The generation process of median filling missing values and missing value indication variables is shown in the following figure.

Pandas provides a fillna method to replace missing value data, which is similar to the previous replace method, for example, for the following data:

> sample

Group id name score

0 1.0 1.0 Bob 99.0

1 1.0 1.0 Bob NaN

2 NaN 1.0 Mark 87.0

3 2.0 3.0 Miki 77.0

4 1.0 4.0 Sully 77.0

5 NaN NaN NaN NaN

The missing values are viewed and filled step by step as follows:

1. Check the missing situation

Before data analysis, you generally need to know about the missing data. In Python, you can construct a lambda function to view the missing values.
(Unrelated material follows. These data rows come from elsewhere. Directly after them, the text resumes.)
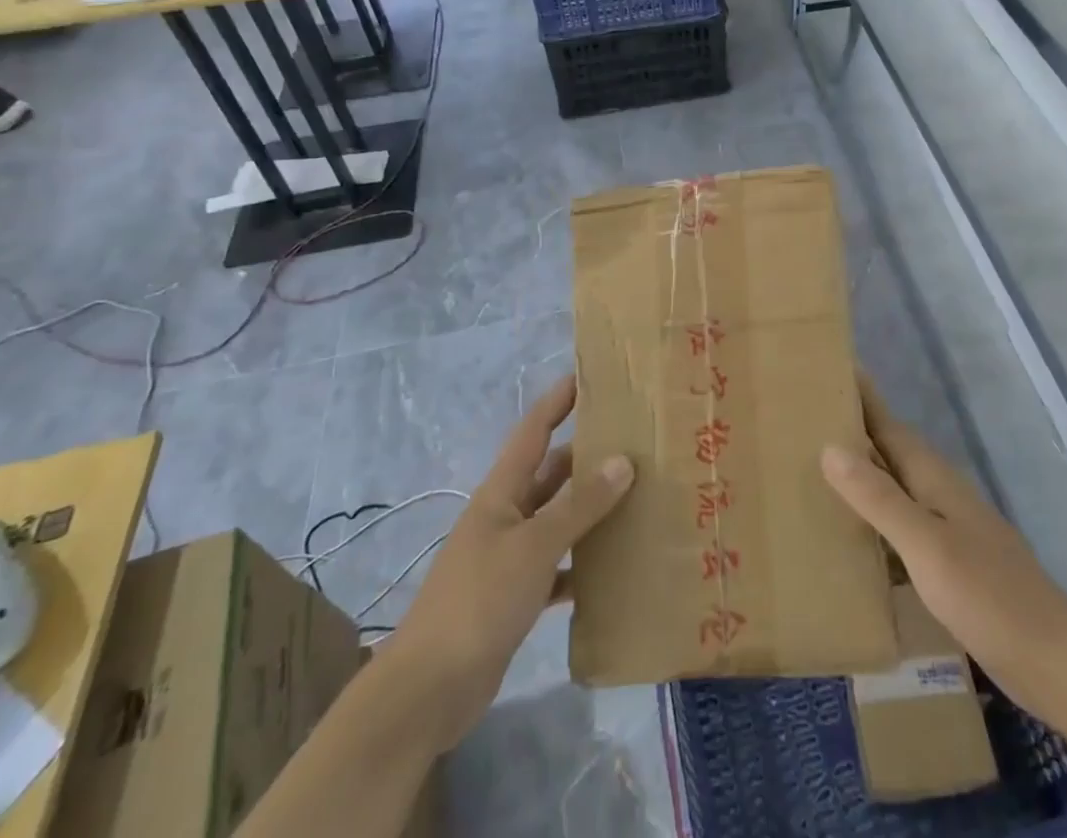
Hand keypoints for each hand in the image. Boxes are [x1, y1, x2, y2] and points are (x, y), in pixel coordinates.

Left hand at [382, 374, 633, 751]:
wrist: (428, 690)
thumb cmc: (479, 600)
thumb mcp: (534, 546)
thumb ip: (579, 505)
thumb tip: (623, 461)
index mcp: (502, 492)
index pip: (534, 430)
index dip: (558, 400)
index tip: (589, 376)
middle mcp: (506, 515)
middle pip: (551, 473)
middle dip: (587, 455)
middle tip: (635, 441)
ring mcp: (510, 557)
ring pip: (558, 519)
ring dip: (590, 509)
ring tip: (638, 497)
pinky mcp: (516, 596)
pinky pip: (558, 567)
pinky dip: (582, 564)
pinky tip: (614, 568)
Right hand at [822, 381, 1066, 708]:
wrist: (1053, 660)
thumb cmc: (988, 594)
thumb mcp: (926, 545)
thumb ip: (879, 498)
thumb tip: (829, 447)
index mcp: (933, 478)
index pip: (888, 424)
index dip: (861, 397)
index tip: (829, 368)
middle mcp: (938, 493)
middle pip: (889, 450)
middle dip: (853, 430)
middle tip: (804, 417)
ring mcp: (946, 528)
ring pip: (893, 487)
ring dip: (859, 475)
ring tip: (812, 469)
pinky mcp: (948, 562)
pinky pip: (899, 526)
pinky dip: (872, 519)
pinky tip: (850, 535)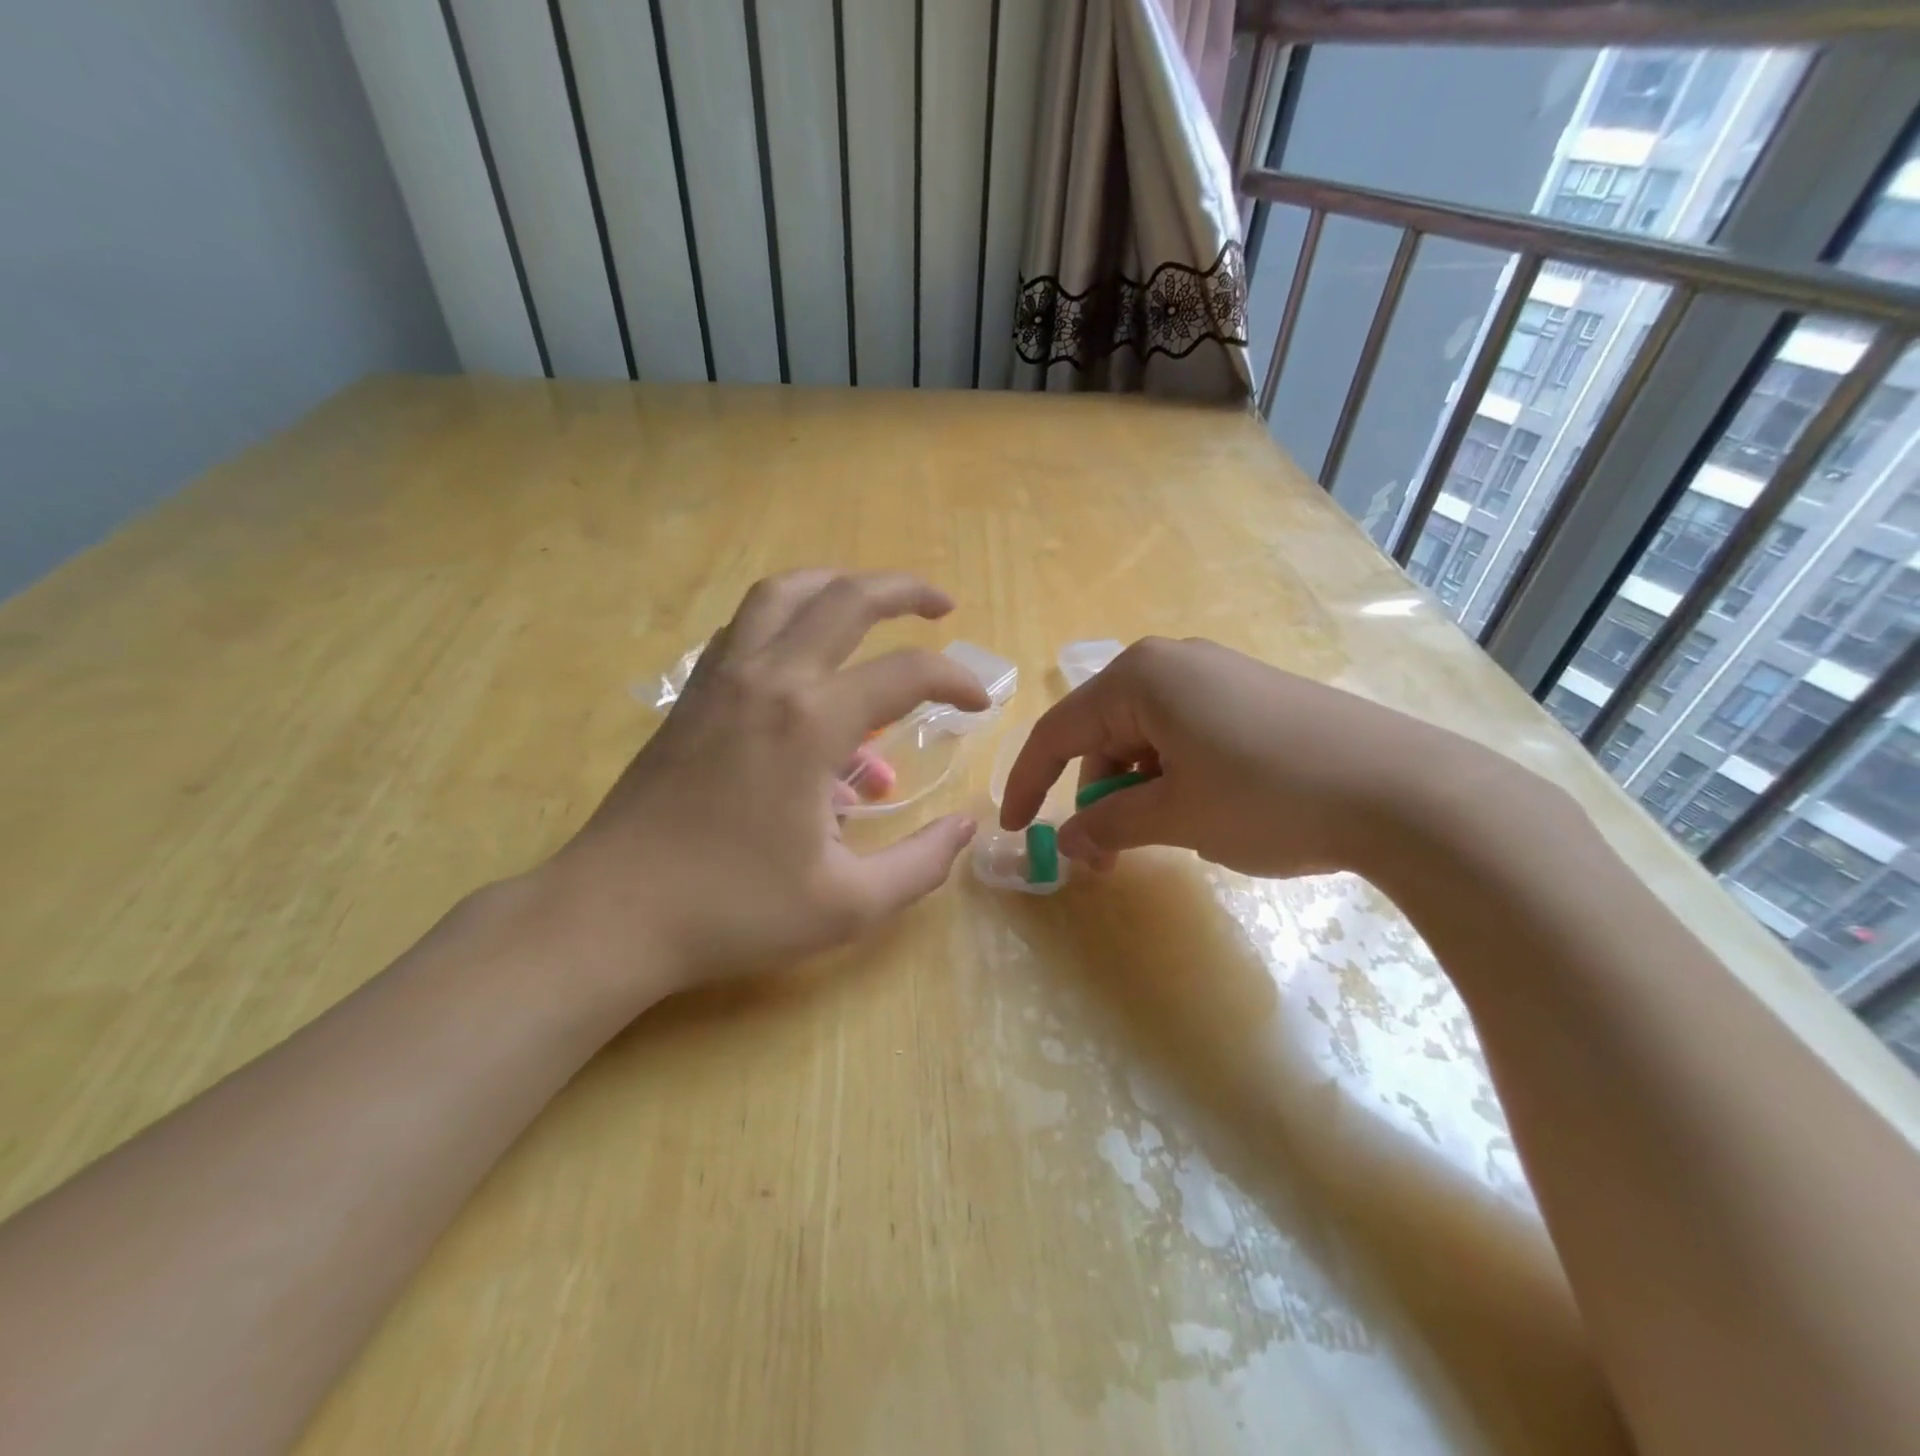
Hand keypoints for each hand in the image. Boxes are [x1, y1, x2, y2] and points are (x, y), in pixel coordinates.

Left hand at [544, 570, 989, 1006]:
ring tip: (870, 604)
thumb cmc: (733, 910)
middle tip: (941, 606)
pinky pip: (744, 627)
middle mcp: (768, 678)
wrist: (612, 914)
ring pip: (782, 594)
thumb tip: (965, 828)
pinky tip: (802, 651)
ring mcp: (721, 679)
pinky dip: (784, 616)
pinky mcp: (691, 695)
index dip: (956, 681)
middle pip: (844, 597)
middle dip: (903, 590)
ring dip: (836, 585)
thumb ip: (921, 864)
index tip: (980, 705)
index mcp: (811, 722)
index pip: (906, 673)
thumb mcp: (848, 905)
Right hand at [999, 636, 1516, 878]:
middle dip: (1093, 794)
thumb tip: (1068, 842)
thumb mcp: (1176, 816)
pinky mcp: (1253, 694)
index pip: (1058, 732)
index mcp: (1140, 677)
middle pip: (1102, 732)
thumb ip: (1109, 824)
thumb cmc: (1269, 797)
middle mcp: (1172, 662)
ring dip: (1135, 789)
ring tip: (1158, 837)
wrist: (1406, 791)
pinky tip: (1199, 809)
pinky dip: (1172, 774)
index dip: (1029, 784)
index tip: (1016, 830)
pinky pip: (1185, 732)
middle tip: (1103, 855)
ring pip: (1144, 735)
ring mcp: (1218, 674)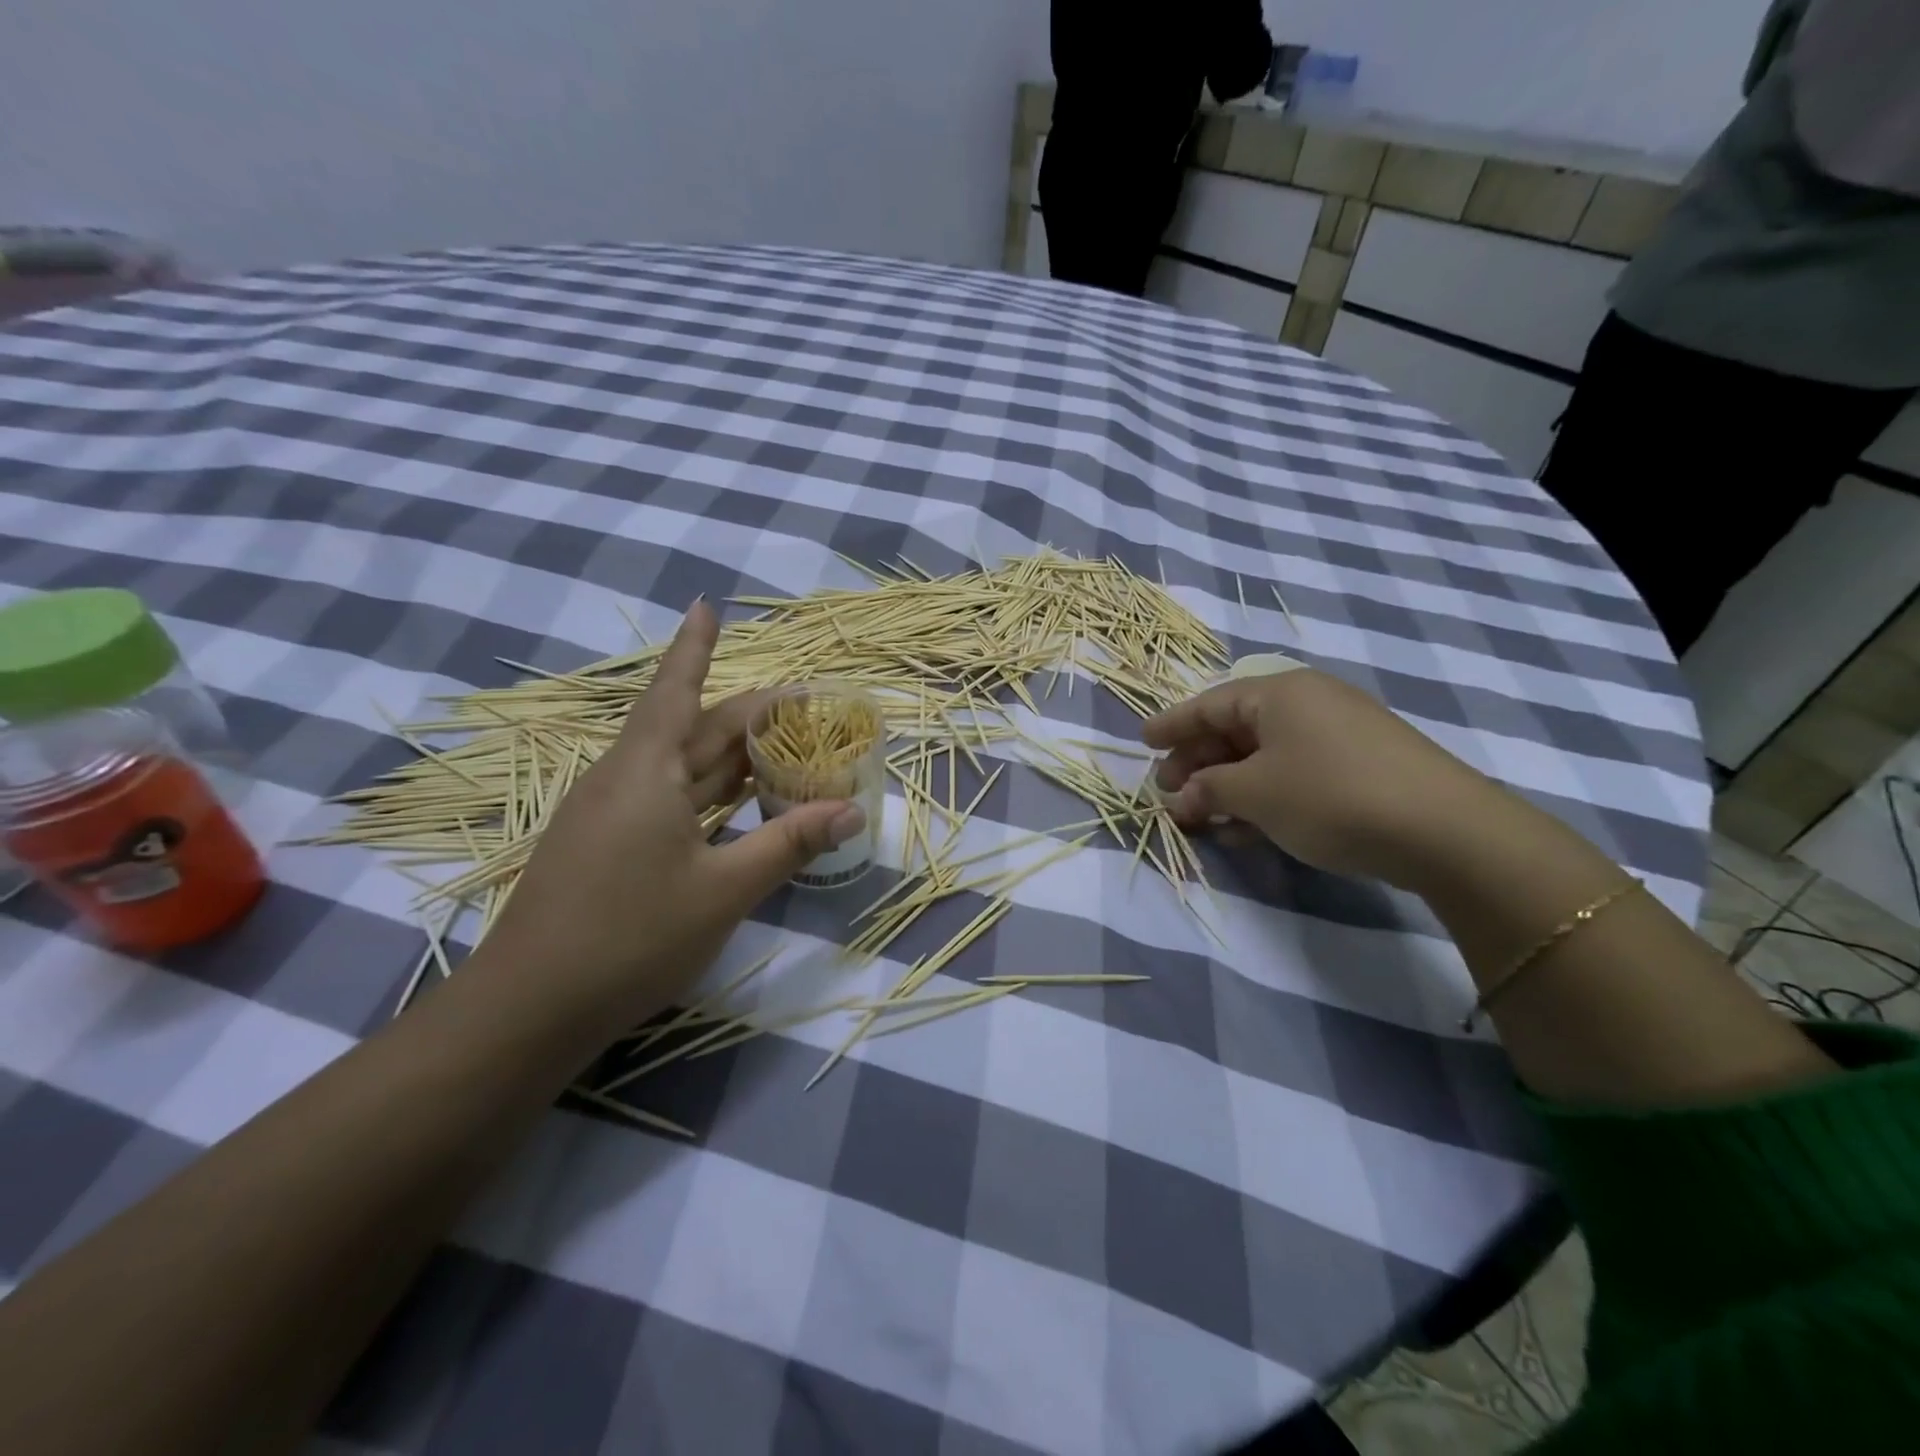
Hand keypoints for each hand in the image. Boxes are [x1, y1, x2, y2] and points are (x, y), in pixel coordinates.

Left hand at [475, 601, 864, 1031]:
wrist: (529, 1008)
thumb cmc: (631, 936)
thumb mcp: (724, 890)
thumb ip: (789, 844)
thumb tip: (852, 810)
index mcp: (646, 771)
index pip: (677, 690)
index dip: (695, 647)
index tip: (707, 605)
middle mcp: (624, 779)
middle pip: (692, 730)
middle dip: (746, 715)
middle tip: (802, 707)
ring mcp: (609, 814)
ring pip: (681, 768)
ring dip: (729, 755)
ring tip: (781, 746)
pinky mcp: (605, 846)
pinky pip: (667, 799)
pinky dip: (708, 792)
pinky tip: (736, 804)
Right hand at [1141, 669, 1500, 886]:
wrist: (1444, 830)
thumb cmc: (1329, 796)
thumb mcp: (1255, 793)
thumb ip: (1208, 790)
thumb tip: (1181, 798)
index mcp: (1276, 693)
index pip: (1208, 704)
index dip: (1171, 726)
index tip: (1141, 742)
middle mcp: (1307, 703)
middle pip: (1235, 729)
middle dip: (1197, 763)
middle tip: (1169, 793)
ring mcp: (1338, 733)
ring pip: (1264, 755)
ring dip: (1228, 786)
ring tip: (1203, 818)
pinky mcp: (1361, 765)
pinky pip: (1294, 772)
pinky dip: (1264, 796)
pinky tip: (1248, 829)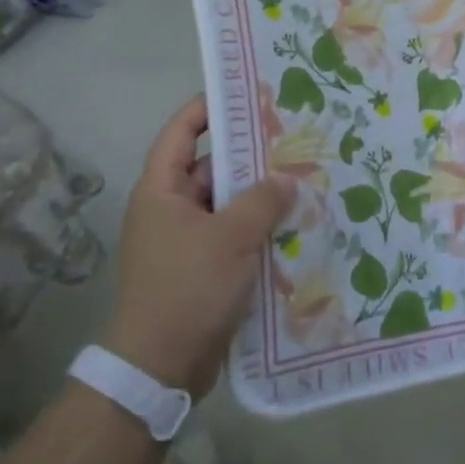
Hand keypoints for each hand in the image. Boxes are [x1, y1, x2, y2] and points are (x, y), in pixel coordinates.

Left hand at [101, 96, 295, 397]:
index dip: (207, 109)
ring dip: (259, 196)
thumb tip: (287, 178)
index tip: (245, 94)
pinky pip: (233, 235)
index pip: (181, 133)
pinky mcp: (202, 269)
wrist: (160, 368)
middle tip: (293, 137)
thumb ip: (263, 200)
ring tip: (304, 178)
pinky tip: (295, 224)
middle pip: (211, 168)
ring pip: (227, 204)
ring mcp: (186, 241)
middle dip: (249, 155)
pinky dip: (258, 228)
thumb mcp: (230, 237)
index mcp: (161, 191)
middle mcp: (170, 209)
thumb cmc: (187, 289)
In this lambda function, sum (col.isnull ()) indicates how many rows of data are missing in the current column, and col.size represents the total number of rows of data in the current column:

> sample.apply (lambda col:sum (col.isnull ()) / col.size)

Group 0.333333

Id 0.166667

Name 0.166667

Score 0.333333

Dtype: float64

two。 Fill with a specified value

The pandas data box provides the fillna method to fill the missing values, such as filling the missing values for the column of the sample table score, the filling method is the mean:

> sample.score.fillna (sample.score.mean ())

0 99.0

1 85.0

2 87.0

3 77.0

4 77.0

5 85.0

Name: score, dtype: float64

Of course, it can also be filled by quantiles and other methods:

> sample.score.fillna (sample.score.median ())

0 99.0

1 82.0

2 87.0

3 77.0

4 77.0

5 82.0

Name: score, dtype: float64

3. Missing value indicator variable

The pandas data frame object can directly call the method isnull to generate the missing value indication variable, such as the missing value indication variable of the score variable:

> sample.score.isnull ()

0 False

1 True

2 False

3 False

4 False

5 True

Name: score, dtype: bool

If you want to convert to a numeric value of 0,1 indicating a variable, you can use the apply method, where int means to replace the column with the int type.

> sample.score.isnull () .apply (int)

0 0

1 1

2 0

3 0

4 0

5 1

Name: score, dtype: int64

This is the end of the introduction to "how to clean data with Python". Thank you for reading. If you want to know more about the industry, you can follow the industry information channel. The editor will update different knowledge points for you every day.

Welcome to subscribe "Shulou Technology Information " to get latest news, interesting things and hot topics in the IT industry, and controls the hottest and latest Internet news, technology news and IT industry trends.

*The comments in the above article only represent the author's personal views and do not represent the views and positions of this website. If you have more insights, please feel free to contribute and share.